◆ SOURCE INFORMATION:
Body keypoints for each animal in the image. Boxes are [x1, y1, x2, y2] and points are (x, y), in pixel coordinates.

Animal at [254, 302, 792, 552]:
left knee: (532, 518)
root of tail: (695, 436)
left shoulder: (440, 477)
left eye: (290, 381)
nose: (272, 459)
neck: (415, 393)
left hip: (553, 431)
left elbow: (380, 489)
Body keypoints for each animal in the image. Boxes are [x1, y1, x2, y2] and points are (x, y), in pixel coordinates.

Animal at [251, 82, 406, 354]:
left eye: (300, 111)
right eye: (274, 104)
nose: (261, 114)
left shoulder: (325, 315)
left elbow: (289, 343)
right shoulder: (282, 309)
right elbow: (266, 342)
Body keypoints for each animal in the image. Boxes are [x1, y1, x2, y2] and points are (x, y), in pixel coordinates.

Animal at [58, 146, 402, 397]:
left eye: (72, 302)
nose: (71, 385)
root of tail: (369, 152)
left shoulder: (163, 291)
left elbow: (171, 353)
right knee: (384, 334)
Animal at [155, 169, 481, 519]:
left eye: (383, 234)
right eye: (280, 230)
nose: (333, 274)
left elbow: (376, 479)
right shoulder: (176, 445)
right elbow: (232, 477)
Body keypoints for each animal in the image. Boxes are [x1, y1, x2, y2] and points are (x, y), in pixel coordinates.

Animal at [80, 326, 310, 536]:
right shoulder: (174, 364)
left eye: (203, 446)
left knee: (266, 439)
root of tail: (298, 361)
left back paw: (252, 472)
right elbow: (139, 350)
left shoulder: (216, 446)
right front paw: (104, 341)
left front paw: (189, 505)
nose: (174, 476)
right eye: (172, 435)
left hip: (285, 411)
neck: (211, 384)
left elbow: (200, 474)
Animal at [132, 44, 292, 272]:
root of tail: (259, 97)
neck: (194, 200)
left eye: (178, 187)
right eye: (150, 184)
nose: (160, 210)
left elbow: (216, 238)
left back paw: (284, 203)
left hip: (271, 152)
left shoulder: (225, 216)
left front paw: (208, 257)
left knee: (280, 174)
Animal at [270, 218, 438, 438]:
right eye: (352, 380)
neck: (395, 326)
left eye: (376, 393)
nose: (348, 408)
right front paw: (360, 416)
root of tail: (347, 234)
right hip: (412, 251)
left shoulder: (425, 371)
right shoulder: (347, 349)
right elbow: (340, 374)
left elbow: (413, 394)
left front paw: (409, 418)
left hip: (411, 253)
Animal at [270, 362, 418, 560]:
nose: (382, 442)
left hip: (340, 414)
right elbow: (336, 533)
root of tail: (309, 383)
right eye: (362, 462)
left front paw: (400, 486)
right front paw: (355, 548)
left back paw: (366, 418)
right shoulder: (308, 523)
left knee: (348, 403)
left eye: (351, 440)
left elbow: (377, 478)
==
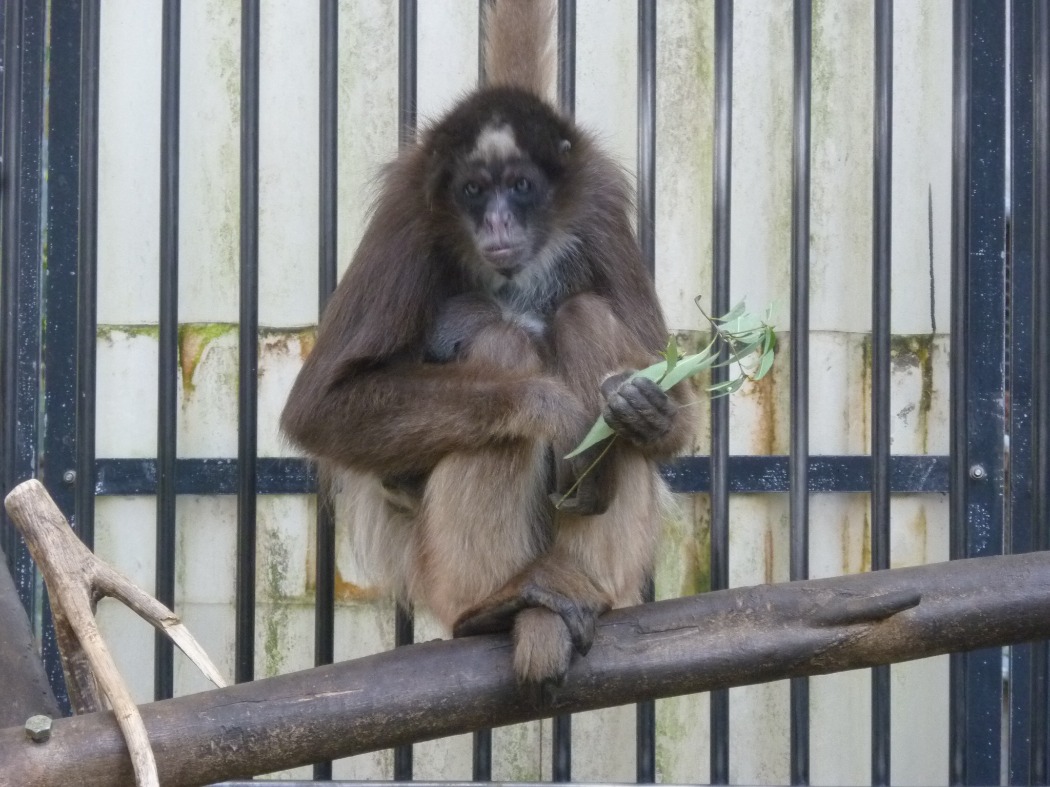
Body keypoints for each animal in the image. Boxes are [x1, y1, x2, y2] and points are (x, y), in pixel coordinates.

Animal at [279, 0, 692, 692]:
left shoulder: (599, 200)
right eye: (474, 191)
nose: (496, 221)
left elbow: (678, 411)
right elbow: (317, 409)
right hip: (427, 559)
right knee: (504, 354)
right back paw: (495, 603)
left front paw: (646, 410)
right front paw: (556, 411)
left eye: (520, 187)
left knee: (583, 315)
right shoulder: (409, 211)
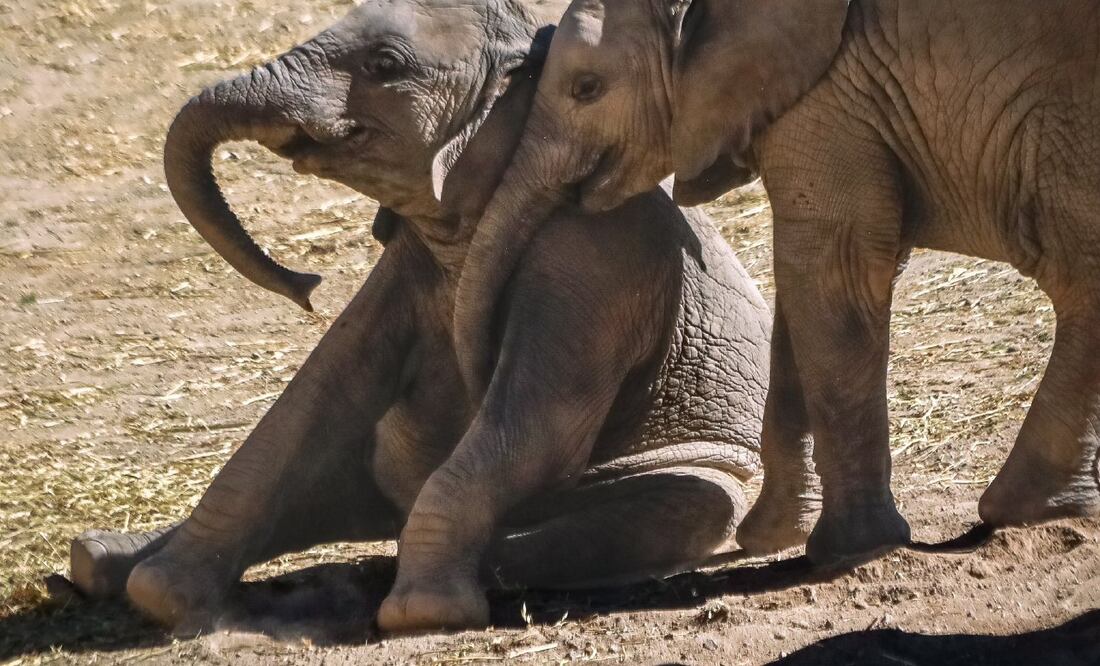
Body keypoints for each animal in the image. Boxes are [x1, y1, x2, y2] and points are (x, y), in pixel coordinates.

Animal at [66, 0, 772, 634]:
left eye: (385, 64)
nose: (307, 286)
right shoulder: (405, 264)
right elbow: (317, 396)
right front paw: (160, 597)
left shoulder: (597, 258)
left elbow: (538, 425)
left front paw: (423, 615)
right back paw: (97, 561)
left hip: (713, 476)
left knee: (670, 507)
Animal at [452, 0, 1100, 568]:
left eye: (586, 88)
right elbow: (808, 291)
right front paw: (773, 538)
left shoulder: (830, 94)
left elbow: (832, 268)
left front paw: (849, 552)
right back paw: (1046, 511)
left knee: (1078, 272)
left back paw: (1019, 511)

◆ PROBLEM DETAILS:
Taking the entries above, write out exactly each line from the one holding "left front paw: (208, 257)" to the one holding "left elbow: (377, 478)", both included, and stop there.

◆ SOLVED PROBLEM:
left front paw: (208, 257)
left knee: (280, 174)
Animal at [270, 218, 438, 438]:
right eye: (352, 380)
neck: (395, 326)
left eye: (376, 393)
nose: (348, 408)
right front paw: (360, 416)
root of tail: (347, 234)
right hip: (412, 251)
left shoulder: (425, 371)
right shoulder: (347, 349)
right elbow: (340, 374)
left elbow: (413, 394)
left front paw: (409, 418)
left hip: (411, 253)
Animal at [270, 362, 418, 560]:
nose: (382, 442)
left hip: (340, 414)
right elbow: (336, 533)
root of tail: (309, 383)
right eye: (362, 462)
left front paw: (400, 486)
right front paw: (355, 548)
left back paw: (366, 418)
right shoulder: (308, 523)
left knee: (348, 403)
left eye: (351, 440)
left elbow: (377, 478)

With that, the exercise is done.